Angeloglou se retourna. C’était Baird.
« Où est Carrier ?
— Il est sorti. Il paraît qu’un élevage d’oies a reçu une bombe.
— Seigneur !
— Elle accompagnait une carte de vœux.
— Mon Dieu. C’est un peu tard pour ça, non ?
— Il passera plus tard. »
Un agent entra dans la pièce, chargé d’un plateau sur lequel se trouvaient trois tasses de thé. Angeloglou s’en empara. Les deux enquêteurs échangèrent un signe de tête et pénétrèrent dans la salle d’interrogatoire.
« Merci d’être venue nous voir. Désirez-vous une tasse de thé ?
— Je ne bois pas de thé.
— Une cigarette ?
— Je ne fume pas.
— Vous avez le dossier, Chris ? Qu’est-ce qui justifie la présence de Miss Hollingdale parmi nous ?
— Miss Hollingdale est coordinatrice de l’Alliance contre la vivisection et l’exportation des animaux. L’AVEA.
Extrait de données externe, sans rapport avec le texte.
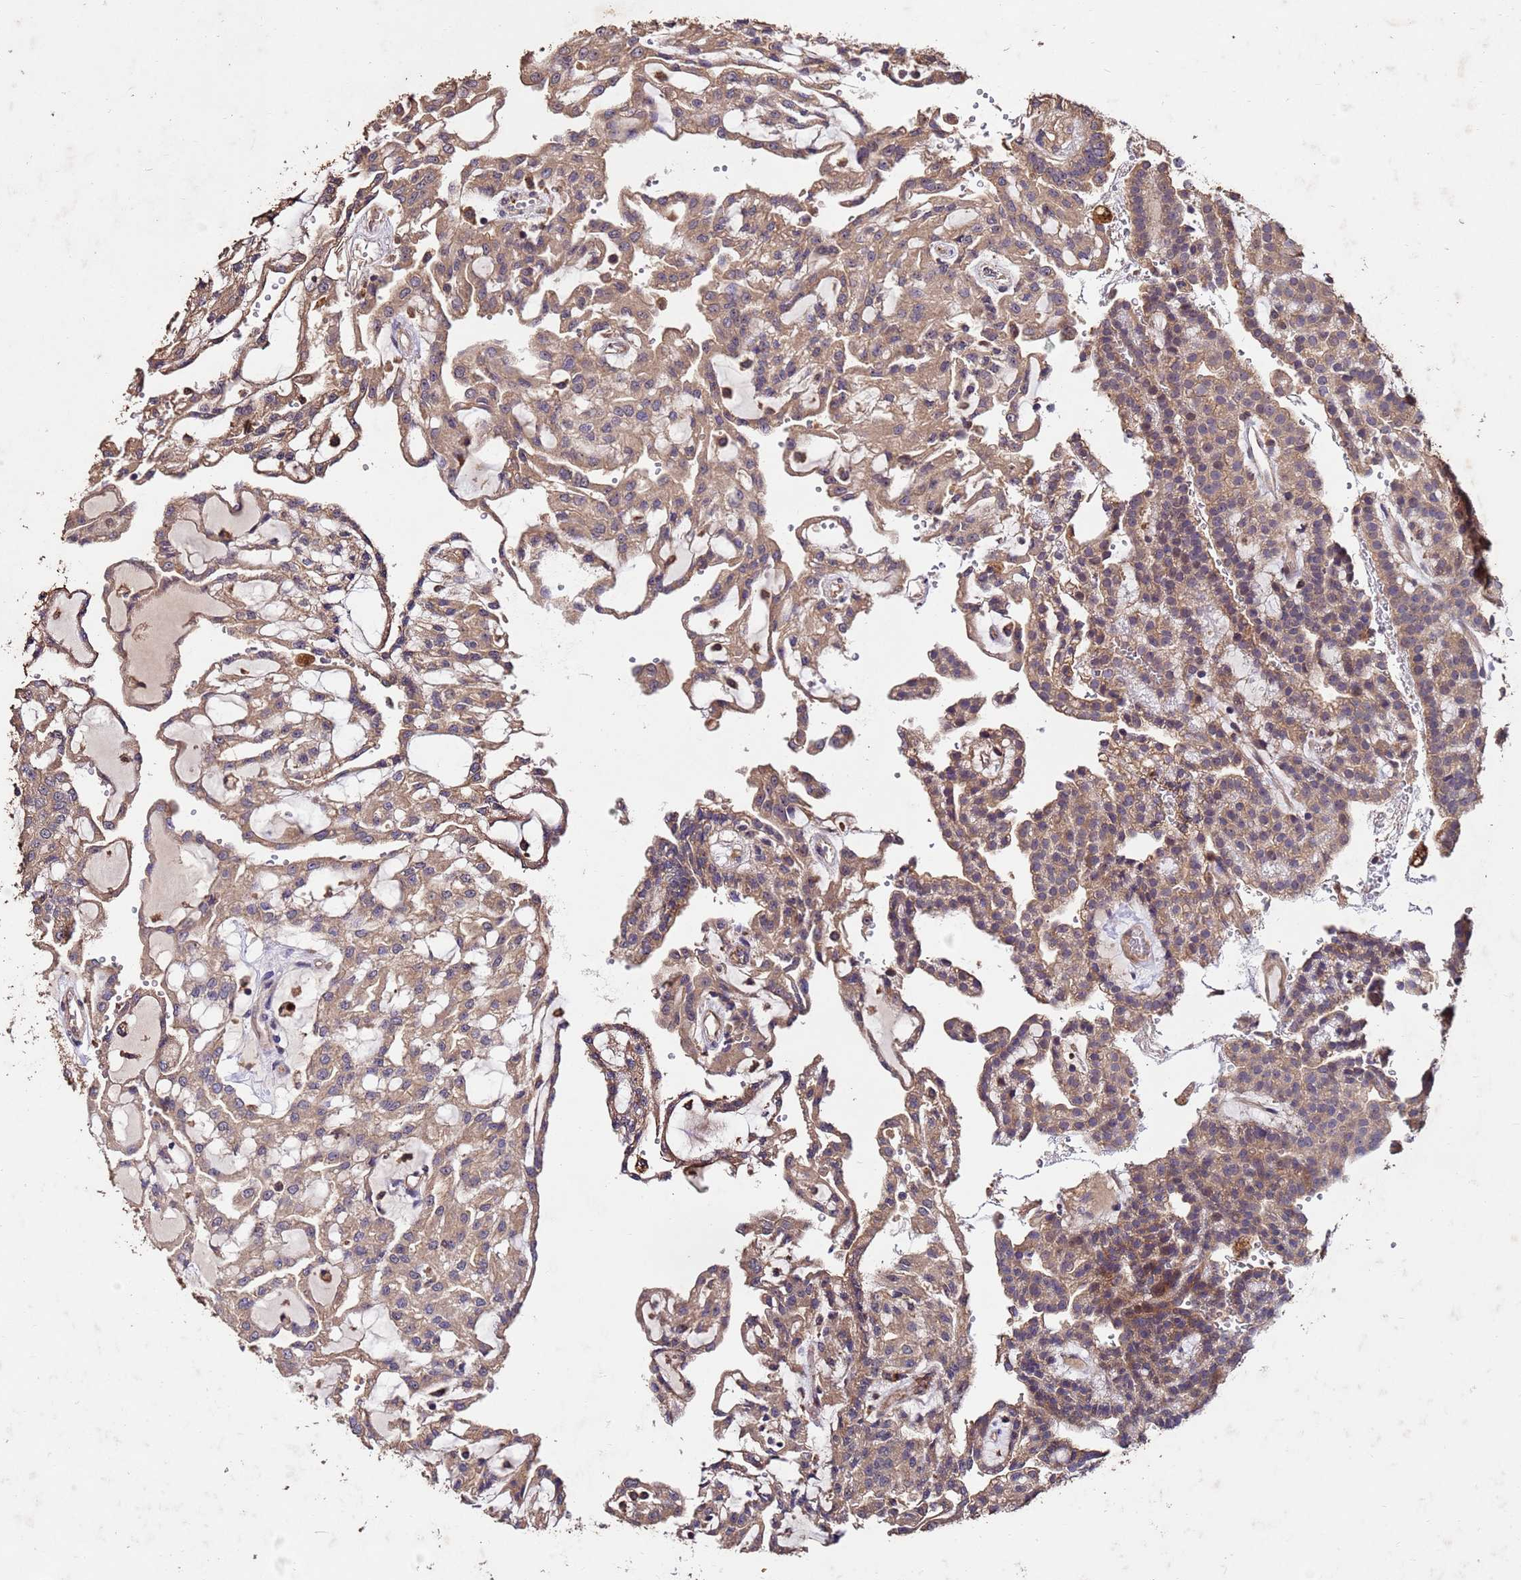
{"staining": {"intensity": "moderate", "quantity": ">75%", "location": "cytoplasmic/membranous"}, "tissue": "renal cancer", "cell_type": "Tumor cells", "image_type": "cancer", "snomed": [{"axis": "morphology", "description": "Adenocarcinoma, NOS"}, {"axis": "topography", "description": "Kidney"}], "caption": "The image shows a brown stain indicating the presence of a protein in the cytoplasmic/membranous of tumor cells in renal cancer (adenocarcinoma). The staining was performed using DAB to visualize the protein expression in brown, while the nuclei were stained in blue with hematoxylin (Magnification: 20x).", "gene": "TOR4A", "patient": {"sex": "male", "age": 63}}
— Je ne vois pas de quoi vous voulez parler », rétorqua Miss Hollingdale d’une voix calme.
Angeloglou se replongea dans le dossier.
« Cela fait combien de temps que vous êtes sortie à présent ? Deux mois il me semble. Non, trois. Dégradations volontaires, coups et blessures infligés à un officier de police, désordre sur la voie publique. »
Melissa Hollingdale se permit un sourire résigné.
« Je me suis assise devant un camion à Dovecourt. Et maintenant, de quoi s’agit-il ?
— Quel métier exercez-vous en ce moment ?
— J’éprouve quelques difficultés à trouver un emploi. Il semblerait que je figure sur plusieurs listes noires.
— Quelle pourrait bien en être la raison à votre avis ? »
Elle ne répondit pas.
« Il y a trois jours, un homme d’affaires appelé Léo Mackenzie et sa femme ont été assassinés à leur domicile à Castletown, dans la banlieue de Stamford. Leur fille est à l’hôpital, sévèrement atteinte.
— Et alors ?
— Vous arrive-t-il de lire un magazine intitulé Rabbit Punch ?
— Jamais.
— Il s’agit d’un magazine qui circule sous le manteau. Il est publié par un groupe de terroristes défenseurs des animaux. Dans son numéro le plus récent, on trouve le nom et l’adresse de Mr Mackenzie. Six semaines plus tard, l’homme, sa femme et sa fille ont la gorge tranchée. Qu’avez-vous à dire là-dessus ? »
Elle haussa les épaules.
« Quelle est votre opinion sur ce genre d’activisme ? reprit Baird.
— Vous m’avez fait venir pour discuter des droits des animaux, demanda Melissa Hollingdale, un sourire sarcastique aux lèvres. Je suis contre le fait qu’on tranche la gorge à une créature quelle qu’elle soit. C’est ça que vous voulez m’entendre dire ?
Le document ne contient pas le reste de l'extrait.